Once compiled a workflow module’s DAG can be retrieved via dag/0.


iex(1)> HelloWorldFlow.dag()
%Dagger.Graph{
  module: HelloWorldFlow,
  file_name: "/Users/kevsmith/repos/dagger/examples/hello_world.ex",
  sanitized_name: "hello-world-flow",
  steps: %{
    {HelloWorldFlow, :finish} => %Dagger.Graph.Step{
      line: 13,
      arity: 0,
      name: :finish,
      fun_name: :finish,
      inputs: [],
      return: :unknown,
      next: nil
    },
    {HelloWorldFlow, :hello_world} => %Dagger.Graph.Step{
      line: 8,
      arity: 0,
      name: :hello_world,
      fun_name: :hello_world,
      inputs: [],
      return: :unknown,
      next: :finish
    },
    {HelloWorldFlow, :start} => %Dagger.Graph.Step{
      line: 4,
      arity: 0,
      name: :start,
      fun_name: :start,
      inputs: [],
      return: :unknown,
      next: :hello_world
    }
  }
}

Dagger runs several validations to ensure the resulting DAG is well-formed:

  1. All workflows must have start/0 and finish/0 public functions.
  2. Other workflow steps can have unrestricted arity.
  3. Every step, except for finish/0, must call next_step/1.

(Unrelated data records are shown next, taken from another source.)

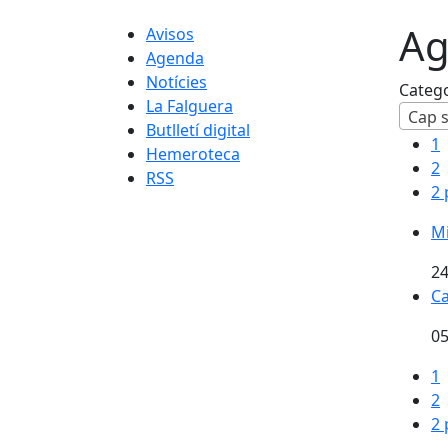
Ag
Avisos
Agenda
Notícies
Categ
La Falguera
Cap s
Butlletí digital
1
Hemeroteca
2
RSS
2 
Mi
24
Ca
05
1
2
2 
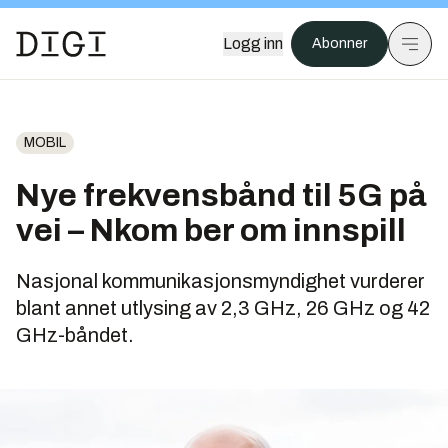
Logg inn
Abonner
MOBIL
Nye frekvensbånd til 5G på
vei – Nkom ber om innspill
Nasjonal kommunikasjonsmyndighet vurderer
blant annet utlysing av 2,3 GHz, 26 GHz og 42
GHz-båndet.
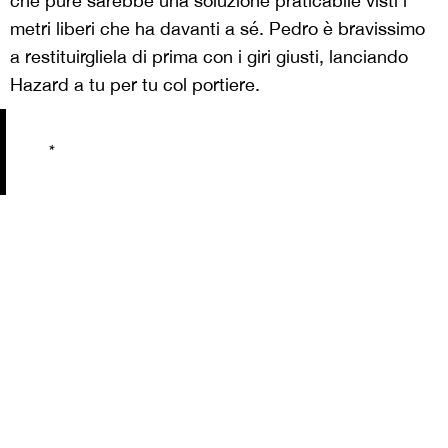
che pure sarebbe una soluzione praticabile visti i
metri liberi che ha davanti a sé. Pedro è bravissimo
a restituirgliela di prima con i giri giusti, lanciando
Hazard a tu per tu col portiere.
*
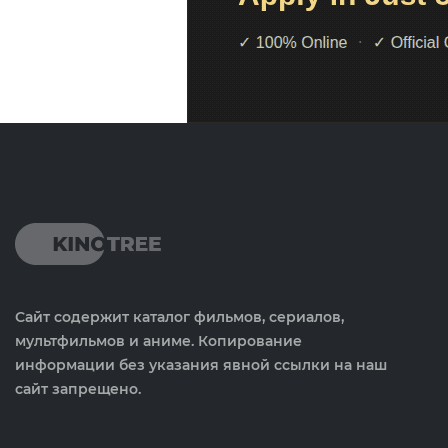
Сайт содержит каталог фильмов, сериалов,
мультфильмов и аниме. Копирование
информации без указания явной ссылки на наш
сайт запрещено.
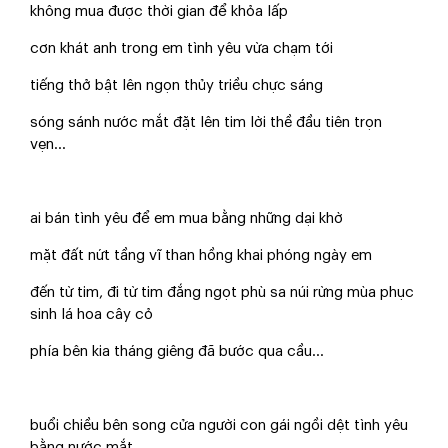
không mua được thời gian để khỏa lấp
cơn khát anh trong em tình yêu vừa chạm tới
tiếng thở bật lên ngọn thủy triều chực sáng
sóng sánh nước mắt đặt lên tim lời thề đầu tiên trọn
vẹn…
ai bán tình yêu để em mua bằng những dại khờ
mặt đất nứt tầng vĩ than hồng khai phóng ngày em
đến từ tim, đi từ tim đắng ngọt phù sa núi rừng mùa phục
sinh lá hoa cây cỏ
phía bên kia tháng giêng đã bước qua cầu…
buổi chiều bên song cửa người con gái ngồi dệt tình yêu
bằng nước mắt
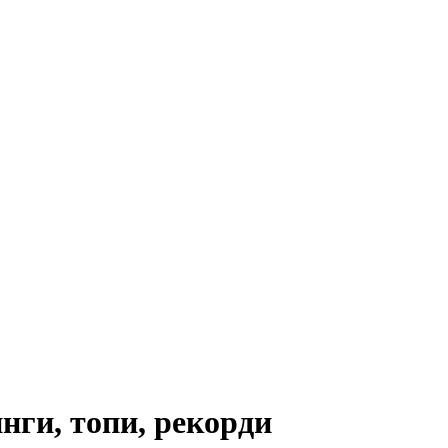
инги, топи, рекорди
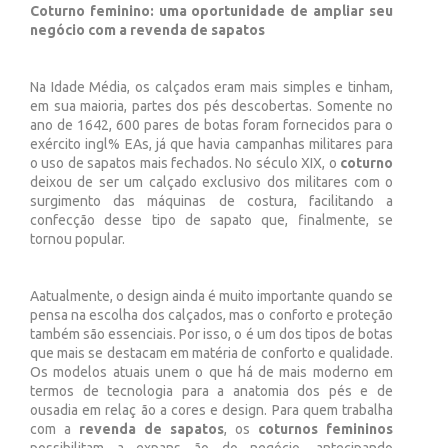
Coturno feminino: uma oportunidade de ampliar seu
negócio com a revenda de sapatos
Na Idade Média, os calçados eram mais simples e tinham,
em sua maioria, partes dos pés descobertas. Somente no
ano de 1642, 600 pares de botas foram fornecidos para o
exército ingl% EAs, já que havia campanhas militares para
o uso de sapatos mais fechados. No século XIX, o
coturno
deixou de ser um calçado exclusivo dos militares com o
surgimento das máquinas de costura, facilitando a
confecção desse tipo de sapato que, finalmente, se
tornou popular.
Aatualmente, o design ainda é muito importante quando se
pensa na escolha dos calçados, mas o conforto e proteção
também são essenciais. Por isso, o
é um dos tipos de botas
que mais se destacam em matéria de conforto e qualidade.
Os modelos atuais unem o que há de mais moderno em
termos de tecnologia para a anatomia dos pés e de
ousadia em relaç ão a cores e design. Para quem trabalha
com a
revenda de sapatos
, os
coturnos femininos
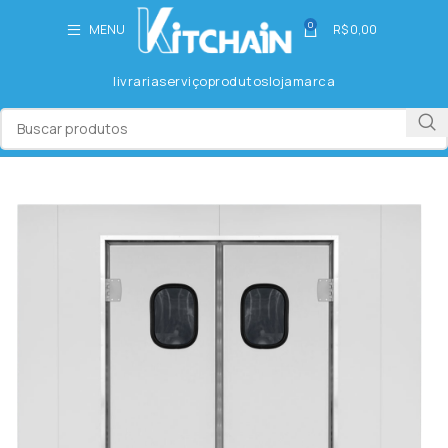
0
MENU
R$
0,00
livraria
serviço
produtos
loja
marca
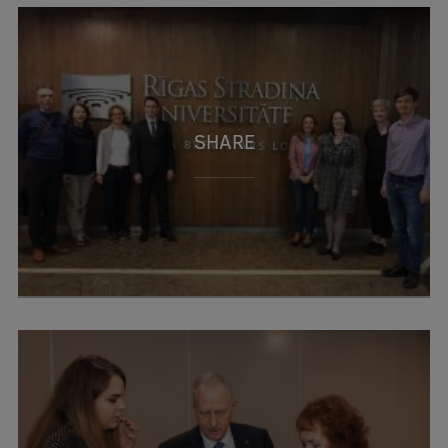
SHARE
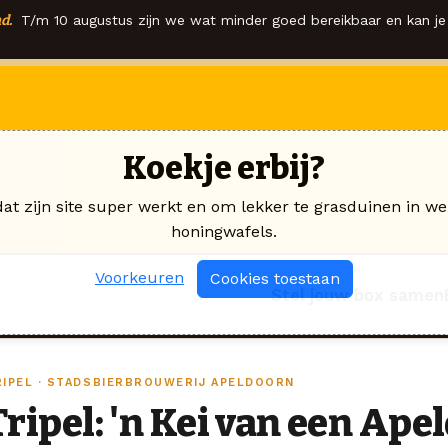
d.
T/m 10 augustus zijn we wat minder goed bereikbaar en kan je 
Koekje erbij?
dat zijn site super werkt en om lekker te grasduinen in we
honingwafels.
Voorkeuren
Cookies toestaan
Stel jouw box samen
RIPEL · STADSBIERBROUWERIJ APELDOORN
Tripel: 'n Kei van een Ape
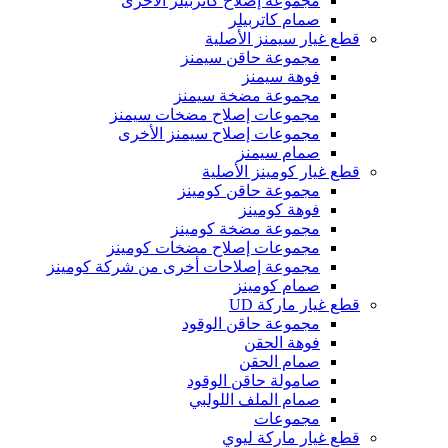
مجموعة إصلاح كاتربيلر الأخرى
صمام كاتربيلر
قطع غيار سيمنز الأصلية
مجموعة حاقن سيمنز
فوهة سيمنز
مجموعة مضخة سيمنز
مجموعات إصلاح مضخات سيمنز
مجموعات إصلاح سيمنز الأخرى
صمام سيمنز
قطع غيار كومينز الأصلية
مجموعة حاقن كومينز
فوهة كومينز
مجموعة مضخة كومينز
مجموعات إصلاح مضخات كومينز
مجموعة إصلاحات أخرى من شركة كومينز
صمام كومينز
قطع غيار ماركة UD
مجموعة حاقن الوقود
فوهة الحقن
صمام الحقن
صامولة حاقن الوقود
صمام الملف اللولبي
مجموعات
قطع غيار ماركة ليوي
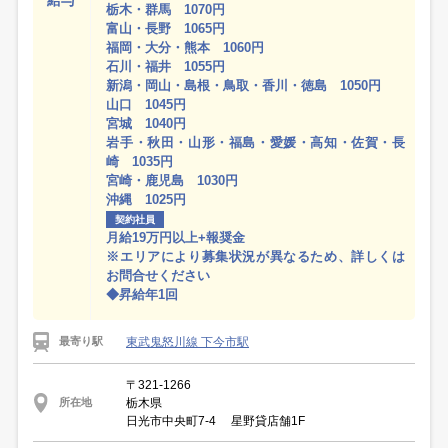
給与
栃木・群馬 1070円
富山・長野 1065円
福岡・大分・熊本 1060円
石川・福井 1055円
新潟・岡山・島根・鳥取・香川・徳島 1050円
山口 1045円
宮城 1040円
岩手・秋田・山形・福島・愛媛・高知・佐賀・長
崎 1035円
宮崎・鹿児島 1030円
沖縄 1025円
契約社員
月給19万円以上+報奨金
※エリアにより募集状況が異なるため、詳しくは
お問合せください
◆昇給年1回
東武鬼怒川線 下今市駅
最寄り駅
〒321-1266
栃木県
所在地
日光市中央町7-4 星野貸店舗1F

Dagger has 2 constraints on how execution is advanced:

  • next_step/1 must be invoked from the body of a step function.
  • next_step/1 cannot be called from within a conditional expression.

I hope to remove them in the future. For now they’re necessary to simplify the initial implementation.

I’ve commented out finish/0 to illustrate Dagger’s compile validations in action.


>  mix compile
Compiling 1 file (.ex)

== Compilation error in file examples/hello_world.ex ==
** (Dagger.MissingStepError) DAG Elixir.HelloWorldFlow is missing the finish step
    lib/dagger/graph.ex:104: Dagger.Graph.validate_required_steps!/1
    lib/dagger/graph.ex:48: Dagger.Graph.validate!/1
    lib/dagger/compiler.ex:69: Dagger.Compiler.finalize!/2
    expanding macro: Dagger.Flow.__before_compile__/1
    examples/hello_world.ex:1: HelloWorldFlow (module)

Next Steps

After the DAG representation is finished I’ll focus on location execution followed by executing workflows on plain vanilla Kubernetes. I want to explore ways to reduce the complexity and overhead of working with containers perhaps composing container images on the fly. More on that soon. Later Dagger will host a metadata server which will track workflow execution statistics and status.